De fato. Pela análise da Reuters, mesmo no pior cenário, em que um veículo elétrico é carregado apenas com uma rede de energia abastecida por carvão, ele geraria 4,1 milhões de gramas de carbono por ano em comparação a um carro a gasolina que produziria mais de 4,6 milhões de gramas.
Roda a roda, qual o ponto de equilíbrio entre um carro elétrico e um movido à combustão?
A Agência de Proteção Ambiental dos EUA (EPA na sigla em inglês) afirmou à Reuters que usa o modelo do Argonne para ajudar a avaliar os padrões para combustível renovável e gases de efeito estufa de veículos em geral. Já o Conselho de Recursos do Ar da Califórnia (CARB, na sigla em inglês) o utiliza para ajudar a avaliar o cumprimento de padrões de combustível de baixo carbono no estado.
A EPA disse que também usou o modelo para desenvolver um programa online que permite que clientes nos EUA estimem as emissões dos veículos elétricos com base nos combustíveis usados para gerar energia elétrica nas regiões onde moram.
Os resultados da análise da Reuters são similares aos de uma avaliação do ciclo de vida de veículos elétricos e veículos com motores de combustão na Europa do grupo de pesquisa IHS Markit.
Seu estudo desde a fase de produção do veículo até a utilização final (well-to-wheel) mostrou que o ponto de equilíbrio típico para emissões de carbono de EVs fica entre 24 mil e 32 mil km, dependendo do país, segundo Vijay Subramanian, diretor global de cumprimento de dióxido de carbono (CO2) do IHS Markit. Ele afirmou que essa abordagem mostrou que há benefícios de longo prazo na mudança para veículos elétricos.

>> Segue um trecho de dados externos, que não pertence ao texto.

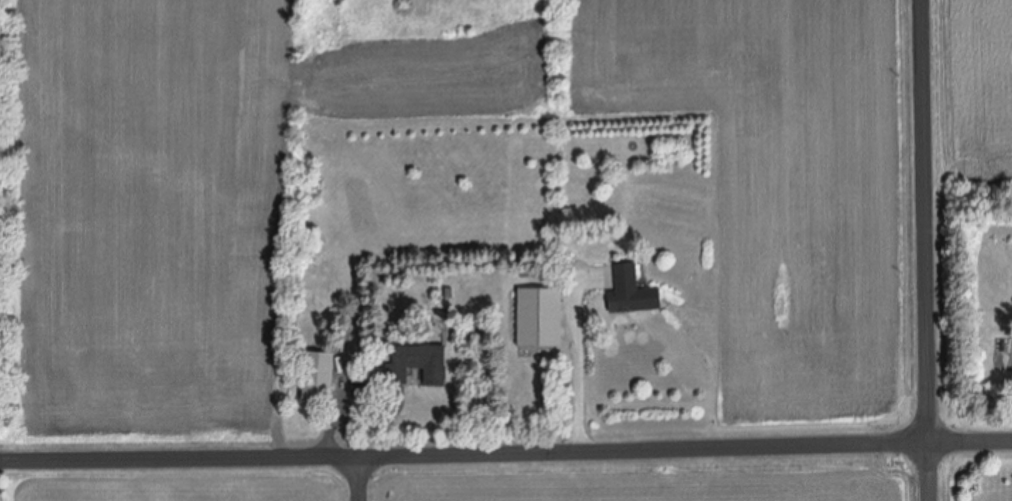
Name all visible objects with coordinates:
crop: (972, 94)
road: (929, 250)
crop: (145, 257)
building: (635, 292)
building: (542, 317)
road: (580, 358)
building: (419, 364)
building: (318, 373)
road: (506, 455)
road: (357, 479)

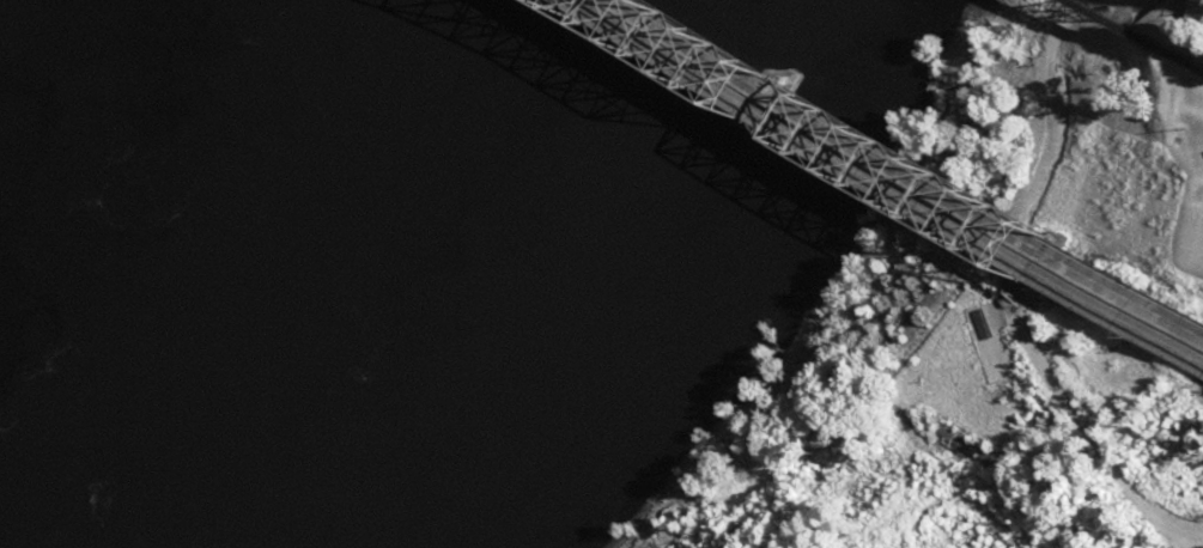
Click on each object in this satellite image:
road: (1193, 1)
railway: (1095, 26)
railway: (1179, 61)
road: (892, 180)
road: (868, 194)
road: (1201, 369)
road: (1050, 378)
road: (911, 455)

Mas há outros cientistas menos otimistas em relação aos veículos elétricos. Em 2019, o pesquisador da Universidade de Liège, Damien Ernst, afirmou que um típico veículo elétrico teria de viajar quase 700.000 km até emitir menos CO2 do que um veículo semelhante à gasolina. Mais tarde, ele revisou os seus números para baixo.

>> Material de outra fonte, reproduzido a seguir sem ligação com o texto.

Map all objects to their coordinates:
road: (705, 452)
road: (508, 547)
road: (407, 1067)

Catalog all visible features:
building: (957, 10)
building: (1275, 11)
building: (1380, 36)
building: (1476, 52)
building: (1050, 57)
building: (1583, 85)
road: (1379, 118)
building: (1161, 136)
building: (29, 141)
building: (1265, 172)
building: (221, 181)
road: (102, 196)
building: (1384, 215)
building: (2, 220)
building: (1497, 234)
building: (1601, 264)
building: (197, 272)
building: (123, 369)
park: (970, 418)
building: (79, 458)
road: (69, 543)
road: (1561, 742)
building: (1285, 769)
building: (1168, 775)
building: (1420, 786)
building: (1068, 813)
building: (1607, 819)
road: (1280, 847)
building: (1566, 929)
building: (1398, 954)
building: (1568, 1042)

Agora, estima que o ponto de equilíbrio pode estar entre 67.000 km e 151.000 km. Ernst disse à Reuters que ele não planeja mudar essas descobertas, que são baseadas em um pacote diferente de dados e suposições que o modelo do Argonne.
Outros grupos também continuam defendendo que os veículos elétricos não são necessariamente mais limpos ou verdes do que carros abastecidos com combustível fóssil.
O instituto American Petroleum, que representa mais de 600 empresas da indústria do óleo, afirma em seu site: “vários estudos mostram que, com base no ciclo de vida útil, diferentes conjuntos de motores automotivos resultam em emissões de gases do efeito estufa similares”.